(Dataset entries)
--- Start ---

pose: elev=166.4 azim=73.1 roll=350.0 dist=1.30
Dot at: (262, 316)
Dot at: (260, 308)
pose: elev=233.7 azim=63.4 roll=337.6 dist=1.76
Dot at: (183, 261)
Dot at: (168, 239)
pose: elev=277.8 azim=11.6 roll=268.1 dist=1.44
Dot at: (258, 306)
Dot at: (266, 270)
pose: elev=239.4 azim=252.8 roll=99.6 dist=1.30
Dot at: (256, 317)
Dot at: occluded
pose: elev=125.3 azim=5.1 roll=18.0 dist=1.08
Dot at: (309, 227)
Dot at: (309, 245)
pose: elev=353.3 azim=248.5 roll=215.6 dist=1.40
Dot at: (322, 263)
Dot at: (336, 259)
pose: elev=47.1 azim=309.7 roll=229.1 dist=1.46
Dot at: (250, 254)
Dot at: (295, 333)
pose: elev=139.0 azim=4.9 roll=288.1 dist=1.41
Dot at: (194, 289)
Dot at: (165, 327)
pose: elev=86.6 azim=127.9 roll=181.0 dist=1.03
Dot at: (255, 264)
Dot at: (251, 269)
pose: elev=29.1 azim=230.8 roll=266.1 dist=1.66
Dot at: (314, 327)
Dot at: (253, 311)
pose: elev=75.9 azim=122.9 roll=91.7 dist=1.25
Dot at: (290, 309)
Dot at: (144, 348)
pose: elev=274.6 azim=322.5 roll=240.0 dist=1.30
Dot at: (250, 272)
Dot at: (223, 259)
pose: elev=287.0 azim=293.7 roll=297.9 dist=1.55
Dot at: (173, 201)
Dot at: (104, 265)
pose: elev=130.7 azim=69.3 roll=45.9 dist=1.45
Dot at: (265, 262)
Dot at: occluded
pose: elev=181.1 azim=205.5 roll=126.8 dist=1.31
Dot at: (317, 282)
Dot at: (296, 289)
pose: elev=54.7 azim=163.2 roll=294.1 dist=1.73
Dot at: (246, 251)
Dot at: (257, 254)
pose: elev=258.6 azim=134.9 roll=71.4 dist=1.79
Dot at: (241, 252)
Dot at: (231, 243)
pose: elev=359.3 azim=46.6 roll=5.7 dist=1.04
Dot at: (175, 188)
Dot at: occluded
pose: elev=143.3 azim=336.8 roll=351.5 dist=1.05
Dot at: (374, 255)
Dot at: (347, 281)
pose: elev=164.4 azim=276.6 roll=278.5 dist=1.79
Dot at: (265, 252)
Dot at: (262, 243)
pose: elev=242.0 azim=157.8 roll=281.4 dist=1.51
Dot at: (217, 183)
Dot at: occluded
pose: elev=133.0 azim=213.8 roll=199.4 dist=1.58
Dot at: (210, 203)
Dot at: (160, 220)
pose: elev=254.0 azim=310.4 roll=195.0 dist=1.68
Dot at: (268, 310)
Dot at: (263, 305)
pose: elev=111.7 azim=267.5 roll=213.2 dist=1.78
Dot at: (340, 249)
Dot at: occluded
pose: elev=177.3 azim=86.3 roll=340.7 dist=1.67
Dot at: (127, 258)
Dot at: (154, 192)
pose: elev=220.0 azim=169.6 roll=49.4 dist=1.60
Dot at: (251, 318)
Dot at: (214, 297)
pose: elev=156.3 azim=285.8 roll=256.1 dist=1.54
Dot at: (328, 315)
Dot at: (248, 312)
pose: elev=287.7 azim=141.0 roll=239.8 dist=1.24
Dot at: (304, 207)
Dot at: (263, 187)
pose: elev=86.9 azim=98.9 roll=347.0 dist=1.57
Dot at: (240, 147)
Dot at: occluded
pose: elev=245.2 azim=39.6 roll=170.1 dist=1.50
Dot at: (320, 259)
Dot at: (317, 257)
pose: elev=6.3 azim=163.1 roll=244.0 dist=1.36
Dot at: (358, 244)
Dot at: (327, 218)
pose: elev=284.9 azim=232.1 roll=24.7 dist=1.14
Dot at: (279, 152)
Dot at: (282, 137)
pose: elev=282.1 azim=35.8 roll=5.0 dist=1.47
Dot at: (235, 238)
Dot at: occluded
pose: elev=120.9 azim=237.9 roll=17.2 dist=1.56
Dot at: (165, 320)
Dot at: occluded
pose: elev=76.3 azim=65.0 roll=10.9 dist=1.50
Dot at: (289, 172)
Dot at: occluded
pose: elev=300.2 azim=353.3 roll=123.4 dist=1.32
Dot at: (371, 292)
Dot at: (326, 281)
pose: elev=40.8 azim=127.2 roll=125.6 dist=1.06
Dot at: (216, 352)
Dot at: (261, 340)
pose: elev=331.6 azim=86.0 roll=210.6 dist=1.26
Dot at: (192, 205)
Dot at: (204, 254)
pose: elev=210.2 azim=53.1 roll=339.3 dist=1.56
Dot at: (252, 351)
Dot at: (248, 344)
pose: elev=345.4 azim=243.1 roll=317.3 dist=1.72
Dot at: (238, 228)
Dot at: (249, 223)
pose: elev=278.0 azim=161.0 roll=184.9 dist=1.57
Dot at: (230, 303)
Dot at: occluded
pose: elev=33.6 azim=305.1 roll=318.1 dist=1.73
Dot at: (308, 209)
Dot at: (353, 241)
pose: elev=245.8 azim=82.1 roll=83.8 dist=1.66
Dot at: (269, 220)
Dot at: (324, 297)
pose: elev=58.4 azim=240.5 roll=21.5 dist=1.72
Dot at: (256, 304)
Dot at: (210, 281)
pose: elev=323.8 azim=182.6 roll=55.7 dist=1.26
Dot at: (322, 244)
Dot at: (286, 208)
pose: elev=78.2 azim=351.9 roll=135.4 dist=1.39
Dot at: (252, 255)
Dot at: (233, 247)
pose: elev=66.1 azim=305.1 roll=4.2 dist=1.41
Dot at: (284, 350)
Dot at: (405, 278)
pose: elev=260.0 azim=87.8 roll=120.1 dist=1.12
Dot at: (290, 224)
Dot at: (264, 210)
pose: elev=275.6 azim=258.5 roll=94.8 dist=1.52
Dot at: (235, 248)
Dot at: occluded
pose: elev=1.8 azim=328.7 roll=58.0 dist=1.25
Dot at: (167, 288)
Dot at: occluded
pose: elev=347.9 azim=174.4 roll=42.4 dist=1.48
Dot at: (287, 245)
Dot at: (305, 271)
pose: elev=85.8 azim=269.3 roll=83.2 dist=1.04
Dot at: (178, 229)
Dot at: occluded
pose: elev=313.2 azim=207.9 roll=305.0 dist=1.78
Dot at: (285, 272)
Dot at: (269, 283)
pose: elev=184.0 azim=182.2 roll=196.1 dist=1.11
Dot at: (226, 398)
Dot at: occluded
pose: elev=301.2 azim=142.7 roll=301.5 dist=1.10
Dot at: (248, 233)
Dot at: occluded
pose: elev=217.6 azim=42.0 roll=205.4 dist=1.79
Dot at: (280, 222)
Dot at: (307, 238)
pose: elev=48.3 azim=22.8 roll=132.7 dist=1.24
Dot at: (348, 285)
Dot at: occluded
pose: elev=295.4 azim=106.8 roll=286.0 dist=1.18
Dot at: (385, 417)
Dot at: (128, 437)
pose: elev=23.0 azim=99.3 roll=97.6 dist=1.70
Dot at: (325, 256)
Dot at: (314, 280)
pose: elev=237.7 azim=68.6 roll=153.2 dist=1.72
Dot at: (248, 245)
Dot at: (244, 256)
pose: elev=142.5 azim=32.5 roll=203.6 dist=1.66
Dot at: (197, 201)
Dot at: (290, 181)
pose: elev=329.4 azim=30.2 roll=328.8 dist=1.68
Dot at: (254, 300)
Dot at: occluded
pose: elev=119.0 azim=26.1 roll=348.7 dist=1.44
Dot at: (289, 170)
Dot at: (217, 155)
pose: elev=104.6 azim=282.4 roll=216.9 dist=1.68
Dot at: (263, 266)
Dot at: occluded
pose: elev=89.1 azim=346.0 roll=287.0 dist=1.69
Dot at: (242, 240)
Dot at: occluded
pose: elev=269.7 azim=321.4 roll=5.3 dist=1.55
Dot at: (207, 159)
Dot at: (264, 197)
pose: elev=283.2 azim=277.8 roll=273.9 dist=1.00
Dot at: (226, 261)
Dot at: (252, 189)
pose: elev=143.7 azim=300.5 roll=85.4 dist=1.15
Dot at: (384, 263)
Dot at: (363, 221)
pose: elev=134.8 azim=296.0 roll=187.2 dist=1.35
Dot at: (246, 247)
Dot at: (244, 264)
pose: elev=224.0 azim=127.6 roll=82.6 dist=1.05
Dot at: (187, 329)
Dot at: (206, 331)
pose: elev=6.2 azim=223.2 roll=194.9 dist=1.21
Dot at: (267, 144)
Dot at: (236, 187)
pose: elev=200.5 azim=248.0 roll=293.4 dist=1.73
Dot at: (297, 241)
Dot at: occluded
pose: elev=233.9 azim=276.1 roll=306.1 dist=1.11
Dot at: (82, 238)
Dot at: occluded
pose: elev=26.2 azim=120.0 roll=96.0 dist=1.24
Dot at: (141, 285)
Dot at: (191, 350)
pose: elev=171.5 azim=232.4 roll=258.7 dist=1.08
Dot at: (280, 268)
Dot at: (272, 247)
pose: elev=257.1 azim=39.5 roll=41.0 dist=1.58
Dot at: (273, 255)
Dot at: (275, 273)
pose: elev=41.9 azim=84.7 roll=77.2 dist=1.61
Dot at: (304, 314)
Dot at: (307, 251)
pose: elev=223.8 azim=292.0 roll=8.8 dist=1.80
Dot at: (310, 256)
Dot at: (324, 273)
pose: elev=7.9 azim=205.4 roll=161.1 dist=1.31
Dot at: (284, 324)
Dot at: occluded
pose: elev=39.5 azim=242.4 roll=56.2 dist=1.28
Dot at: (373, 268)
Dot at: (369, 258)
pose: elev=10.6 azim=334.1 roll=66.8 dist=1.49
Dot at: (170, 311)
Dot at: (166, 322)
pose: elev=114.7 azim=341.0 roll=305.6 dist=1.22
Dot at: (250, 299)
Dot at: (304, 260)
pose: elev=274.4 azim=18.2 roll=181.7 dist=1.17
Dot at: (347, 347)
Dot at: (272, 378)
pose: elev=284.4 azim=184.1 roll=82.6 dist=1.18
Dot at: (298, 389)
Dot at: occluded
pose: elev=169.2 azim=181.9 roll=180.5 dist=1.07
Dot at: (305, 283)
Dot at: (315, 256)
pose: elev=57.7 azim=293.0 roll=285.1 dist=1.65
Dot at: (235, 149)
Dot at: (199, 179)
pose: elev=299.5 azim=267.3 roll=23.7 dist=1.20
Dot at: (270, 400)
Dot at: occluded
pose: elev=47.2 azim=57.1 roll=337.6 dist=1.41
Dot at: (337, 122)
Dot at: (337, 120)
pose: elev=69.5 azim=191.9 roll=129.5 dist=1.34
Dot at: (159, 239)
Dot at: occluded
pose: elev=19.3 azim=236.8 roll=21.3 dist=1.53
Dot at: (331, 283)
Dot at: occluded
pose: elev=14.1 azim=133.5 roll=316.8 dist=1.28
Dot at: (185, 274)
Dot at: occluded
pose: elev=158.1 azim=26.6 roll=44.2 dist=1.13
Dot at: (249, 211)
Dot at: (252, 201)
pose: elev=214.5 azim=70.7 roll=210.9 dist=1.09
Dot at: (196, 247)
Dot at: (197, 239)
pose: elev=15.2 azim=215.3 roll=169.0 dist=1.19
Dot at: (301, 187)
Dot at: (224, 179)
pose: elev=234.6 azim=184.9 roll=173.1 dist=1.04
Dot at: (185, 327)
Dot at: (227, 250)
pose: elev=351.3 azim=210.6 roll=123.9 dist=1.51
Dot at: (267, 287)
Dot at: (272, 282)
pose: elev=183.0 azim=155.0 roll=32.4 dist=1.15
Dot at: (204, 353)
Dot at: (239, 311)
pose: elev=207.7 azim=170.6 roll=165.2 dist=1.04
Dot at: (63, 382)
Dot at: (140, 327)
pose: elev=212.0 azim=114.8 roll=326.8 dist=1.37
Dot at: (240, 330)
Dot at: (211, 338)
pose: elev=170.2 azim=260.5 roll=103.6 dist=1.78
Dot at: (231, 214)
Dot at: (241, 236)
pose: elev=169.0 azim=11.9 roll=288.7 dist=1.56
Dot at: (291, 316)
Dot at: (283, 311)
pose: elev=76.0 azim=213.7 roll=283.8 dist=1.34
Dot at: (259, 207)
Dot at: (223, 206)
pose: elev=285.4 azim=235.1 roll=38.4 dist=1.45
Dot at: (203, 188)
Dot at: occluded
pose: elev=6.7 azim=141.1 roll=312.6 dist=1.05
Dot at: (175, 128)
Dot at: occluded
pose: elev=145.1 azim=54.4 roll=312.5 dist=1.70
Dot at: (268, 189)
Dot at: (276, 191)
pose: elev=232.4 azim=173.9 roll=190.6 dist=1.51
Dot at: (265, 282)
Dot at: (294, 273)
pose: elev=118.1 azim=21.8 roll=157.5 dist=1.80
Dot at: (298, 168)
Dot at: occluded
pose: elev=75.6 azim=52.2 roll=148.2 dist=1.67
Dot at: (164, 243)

--- End ---

Could you turn the material above, starting with the line that contains "pose: elev=301.2 azim=142.7" and going on through the line that contains "Dot at: (217, 155)", into a JSON list of strings, one string per line, with blank lines left out?

__ANSWER TO THIS TASK__:
[
  "pose: elev=301.2 azim=142.7 roll=301.5 dist=1.10",
  "Dot at: (248, 233)",
  "Dot at: occluded",
  "pose: elev=217.6 azim=42.0 roll=205.4 dist=1.79",
  "Dot at: (280, 222)",
  "Dot at: (307, 238)",
  "pose: elev=48.3 azim=22.8 roll=132.7 dist=1.24",
  "Dot at: (348, 285)",
  "Dot at: occluded",
  "pose: elev=295.4 azim=106.8 roll=286.0 dist=1.18",
  "Dot at: (385, 417)",
  "Dot at: (128, 437)",
  "pose: elev=23.0 azim=99.3 roll=97.6 dist=1.70",
  "Dot at: (325, 256)",
  "Dot at: (314, 280)",
  "pose: elev=237.7 azim=68.6 roll=153.2 dist=1.72",
  "Dot at: (248, 245)",
  "Dot at: (244, 256)",
  "pose: elev=142.5 azim=32.5 roll=203.6 dist=1.66",
  "Dot at: (197, 201)",
  "Dot at: (290, 181)",
  "pose: elev=329.4 azim=30.2 roll=328.8 dist=1.68",
  "Dot at: (254, 300)",
  "Dot at: occluded",
  "pose: elev=119.0 azim=26.1 roll=348.7 dist=1.44",
  "Dot at: (289, 170)",
  "Dot at: (217, 155)"
]